(Raw data Opens)

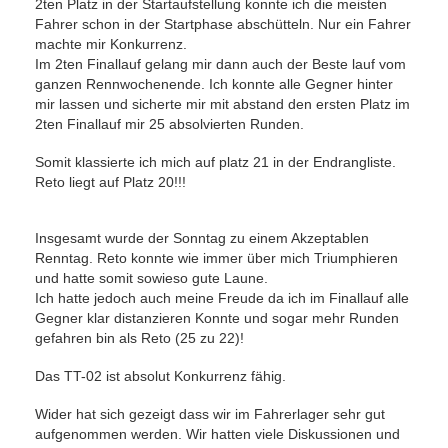
2ten Platz in der Startaufstellung konnte ich die meisten
Fahrer schon in der Startphase abschütteln. Nur ein Fahrer
machte mir Konkurrenz.
Im 2ten Finallauf gelang mir dann auch der Beste lauf vom
ganzen Rennwochenende. Ich konnte alle Gegner hinter
mir lassen und sicherte mir mit abstand den ersten Platz im
2ten Finallauf mir 25 absolvierten Runden.
Somit klassierte ich mich auf platz 21 in der Endrangliste.
Reto liegt auf Platz 20!!!
Insgesamt wurde der Sonntag zu einem Akzeptablen
Renntag. Reto konnte wie immer über mich Triumphieren
und hatte somit sowieso gute Laune.
Ich hatte jedoch auch meine Freude da ich im Finallauf alle
Gegner klar distanzieren Konnte und sogar mehr Runden
gefahren bin als Reto (25 zu 22)!
Das TT-02 ist absolut Konkurrenz fähig.
Wider hat sich gezeigt dass wir im Fahrerlager sehr gut
aufgenommen werden. Wir hatten viele Diskussionen und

(Raw data Closes)

▶ **Task goal**:
Give back, exactly and with nothing added, the lines from the line containing "und hatte somit sowieso gute Laune." through the final line of the records above, both of them included.

▶ **Result of the task**:
und hatte somit sowieso gute Laune.
Ich hatte jedoch auch meine Freude da ich im Finallauf alle
Gegner klar distanzieren Konnte und sogar mehr Runden
gefahren bin als Reto (25 zu 22)!
Das TT-02 ist absolut Konkurrenz fähig.
Wider hat sich gezeigt dass wir im Fahrerlager sehr gut
aufgenommen werden. Wir hatten viele Diskussionen und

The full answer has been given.